You are given a GitHub issue and the content of the file that contains the bug.
Write an executable bash script that will modify the target file to fix the bug (e.g. using cat << 'EOF' > {target_file} or inline python edits).
Wrap your bash script in ```bash ... ``` tags. Do not output raw python code directly.
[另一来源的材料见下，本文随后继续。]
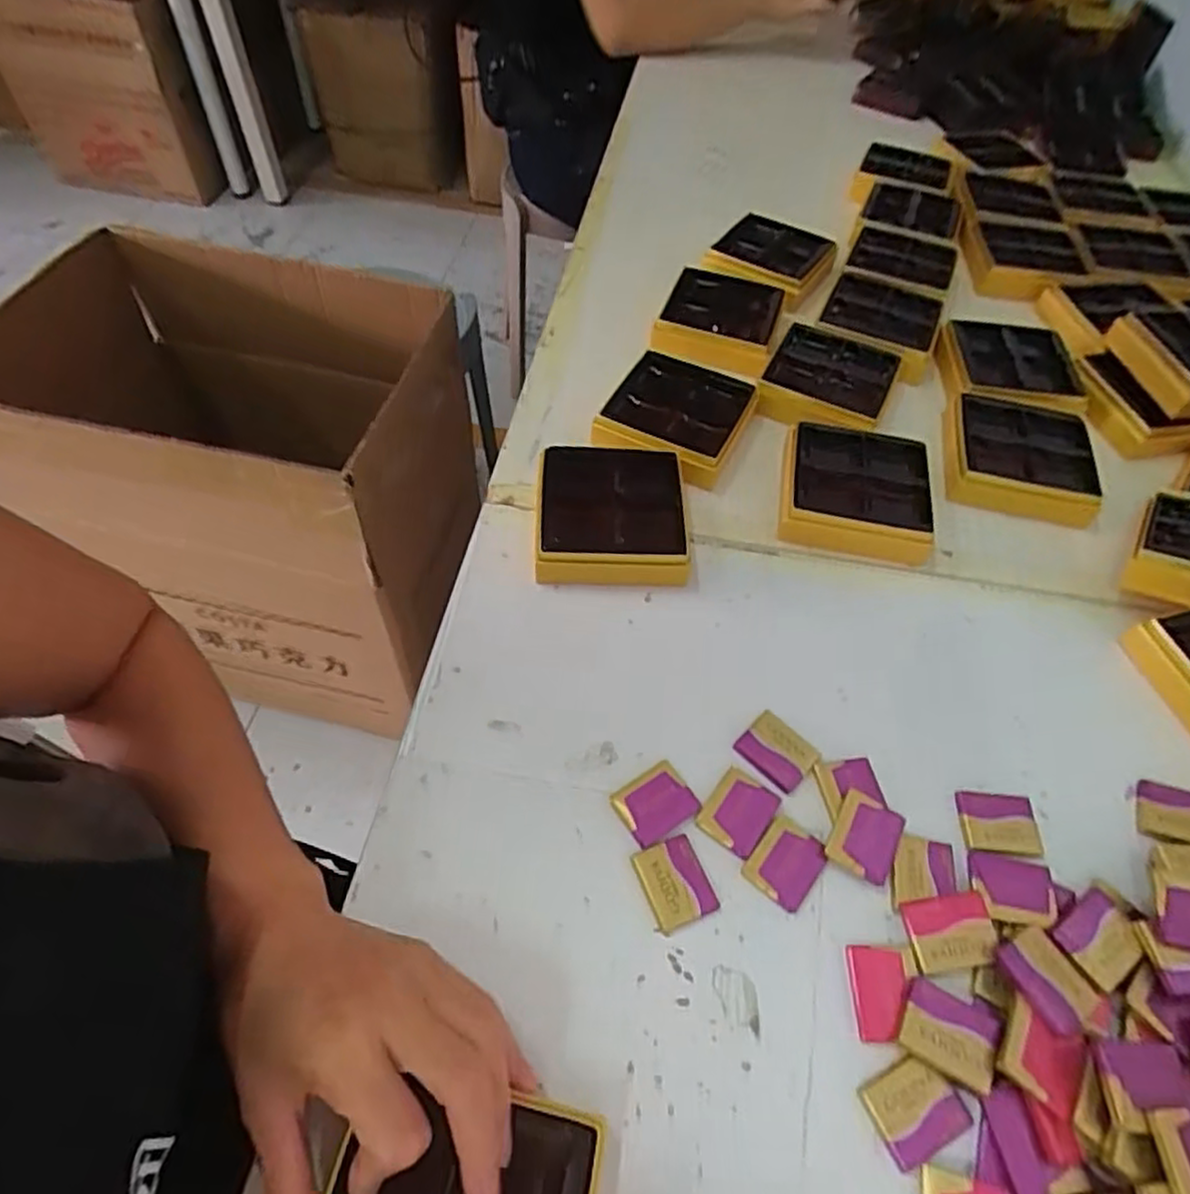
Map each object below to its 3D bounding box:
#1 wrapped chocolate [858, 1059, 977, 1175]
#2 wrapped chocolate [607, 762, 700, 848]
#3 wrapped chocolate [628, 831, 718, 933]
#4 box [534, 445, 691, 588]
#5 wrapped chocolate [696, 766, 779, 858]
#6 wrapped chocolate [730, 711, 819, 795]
[{"bbox_3d":[0.138,0.218,0.302,0.040,0.004,0.032,-21,58,-15],"label":"wrapped chocolate"},{"bbox_3d":[0.032,0.109,0.374,0.038,0.004,0.034,-28,60,-19],"label":"wrapped chocolate"},{"bbox_3d":[0.040,0.142,0.353,0.032,0.005,0.039,-18,57,-13],"label":"wrapped chocolate"},{"bbox_3d":[0.011,-0.057,0.472,0.098,0.027,0.098,-1,55,-1],"label":"box"},{"bbox_3d":[0.076,0.113,0.373,0.033,0.004,0.041,30,60,19],"label":"wrapped chocolate"},{"bbox_3d":[0.101,0.085,0.392,0.038,0.004,0.032,38,63,23],"label":"wrapped chocolate"}]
Target File: {target_file}

Original File Content:
```python
{file_content}
```

Issue:
{example['problem_statement']}
"""
        return {
            "prompt": prompt,
            "repo": example["repo"],
            "instance_id": example["instance_id"],
            "base_commit": example["base_commit"],
        }
        
    dataset = dataset.map(format_dataset)

    model_name = "Qwen/Qwen2.5-Coder-1.5B-Instruct"
    tokenizer = AutoTokenizer.from_pretrained(model_name)

    training_args = GRPOConfig(
        output_dir="outputs",
        learning_rate=5e-6,
        max_steps=50,
        per_device_train_batch_size=1,
        gradient_accumulation_steps=4,
        num_generations=4,
    )

    trainer = GRPOTrainer(
        model=model_name,
        processing_class=tokenizer,
        reward_funcs=[sandbox_reward_func],
        args=training_args,
        train_dataset=dataset,
    )

    print("Starting GRPO training with GKE Agent Sandboxes...")
    trainer.train()

def main():
    print("Submitting training job to GPU worker...")
    ray.get(train.remote())

if __name__ == "__main__":
    main()
EOF

將工作提交至叢集

首先，請透過通訊埠轉送至 Ray Head 資訊主頁，然後從本機提交訓練工作：

kubectl port-forward service/grpo-cluster-head-svc 8265:8265 &

ray job submit \
  --address http://localhost:8265 \
  --runtime-env-json '{"working_dir": "."}' \
  -- python train_trl.py

監控執行作業

你可以監控執行作業的進度：

Ray 資訊主頁：在瀏覽器中開啟 http://localhost:8265。
沙箱聲明：觀看 GKE 動態聲明及發布 gVisor 下的沙箱：
```
watch -n 1 "kubectl get sandboxclaims,sandboxes,pods"
```

6. 結論

恭喜！您已成功使用 GKE Agent Sandbox，在 GKE Standard 上安全地設定及執行高效能分散式 RL 訓練迴圈。